Page MenuHomePhabricator

Expose ORES drafttopic data in ElasticSearch via a custom CirrusSearch keyword
Closed, ResolvedPublic

Description

Once ORES drafttopic data is in ElasticSearch (via some combination of T240556: Load ORES articletopic data into ElasticSearch via the weekly bulk update and T240558: Update ORES articletopic data score in ElasticSearch when an article gets edited), expose it to the search field via some keyword such as topic:<topics> (e.g. topic:Culture.Arts|Geography.Maps|STEM.Science; or maybe we'd want some user-friendlier topic names, maybe even localizable ones). This should probably happen via the CirrusSearchAddQueryFeatures hook in the ORES extension.

Event Timeline

Two things to consider here which might affect other parts of the pipeline:

  • do we want to support searching for larger groups? E.g. should there be a way to find all Culture.* topics, not just one specific subtopic such as Culture.Language and Literature? (This is probably not relevant for Newcomer tasks but relevant for the UX if we want to expose topic search as a generic reader feature.)
  • what should the topic values look like? topic:"Culture.Language and Literature" is not exactly user-friendly, so there should probably exist some mapping from user-friendly (maybe even localizable) keywords so I can type topic:literature and the extension can convert it.

I suggest a keyword slightly less ambiguous such as hastopic or hasdrafttopic.
I agree that there should be a mapping, if this keyword is going to be used directly by users it might be helpful to allow them to search a topic translated into the wiki language instead of using English.

For searching I think the keyword must act as a scoring keyword similar to what morelikethis does, the syntax could even allow a way to boost a particular:
hastopic:"Culture.Language and Literature^2|Culture.Arts".

For the extension from where to hook into CirrusSearchAddQueryFeatures, I suggest CirrusSearch instead of ORES since this is where we added the mapping already.

I suggest a keyword slightly less ambiguous such as hastopic or hasdrafttopic.

AIUI the name is from the original use case of categorizing drafts (since if it's not a draft it's probably already categorized manually, which is better quality) but there isn't anything draft-specific about the process, so having "draft" in the search keyword would just confuse people.
@Halfak any thoughts?

hasXXX would to me suggest that this keyword would filter out articles which do not have XXX but otherwise not affect scoring much - that's how for example hastemplate works, if I understand correctly. A morelike-based topic search would influence scoring, right? That is, if I search for foo topic:bar then an article that has relatively few occurences of foo but a very high bar score could be sorted before another one with lots of foo but a low bar score.

________________

_PROBLEM SET:_
A. Answer these questions from the Phabricator thread, one answer per line, marked (i), (ii) and (iii) like the questions.
(i) Through which hook does the description say the keyword should probably be added?
(ii) Which two keyword names are proposed as slightly less ambiguous?
(iii) Which existing keyword is cited as an example of how hasXXX keywords work?
B. Write out the part of the Phabricator thread starting at "Page MenuHomePhabricator" and ending at "the ORES extension.".

________________

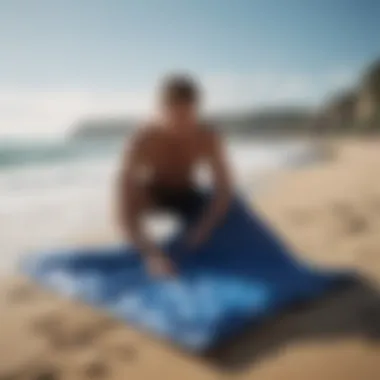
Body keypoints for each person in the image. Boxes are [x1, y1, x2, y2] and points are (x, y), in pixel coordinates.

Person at [117, 74, 232, 277]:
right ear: (161, 110)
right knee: (133, 197)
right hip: (155, 193)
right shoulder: (143, 139)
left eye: (188, 117)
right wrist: (151, 255)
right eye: (175, 117)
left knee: (232, 207)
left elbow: (223, 188)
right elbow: (123, 205)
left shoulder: (207, 136)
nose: (182, 125)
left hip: (188, 193)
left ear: (197, 110)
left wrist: (203, 229)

________________

_SOLUTIONS FOR EACH TASK:_
A.
(i) CirrusSearchAddQueryFeatures
(ii) hastopic or hasdrafttopic
(iii) hastemplate

B.
Page MenuHomePhabricator

Expose ORES drafttopic data in ElasticSearch via a custom CirrusSearch keyword
Closed, ResolvedPublic

Description

Once ORES drafttopic data is in ElasticSearch (via some combination of T240556: Load ORES articletopic data into ElasticSearch via the weekly bulk update and T240558: Update ORES articletopic data score in ElasticSearch when an article gets edited), expose it to the search field via some keyword such as topic:<topics> (e.g. topic:Culture.Arts|Geography.Maps|STEM.Science; or maybe we'd want some user-friendlier topic names, maybe even localizable ones). This should probably happen via the CirrusSearchAddQueryFeatures hook in the ORES extension.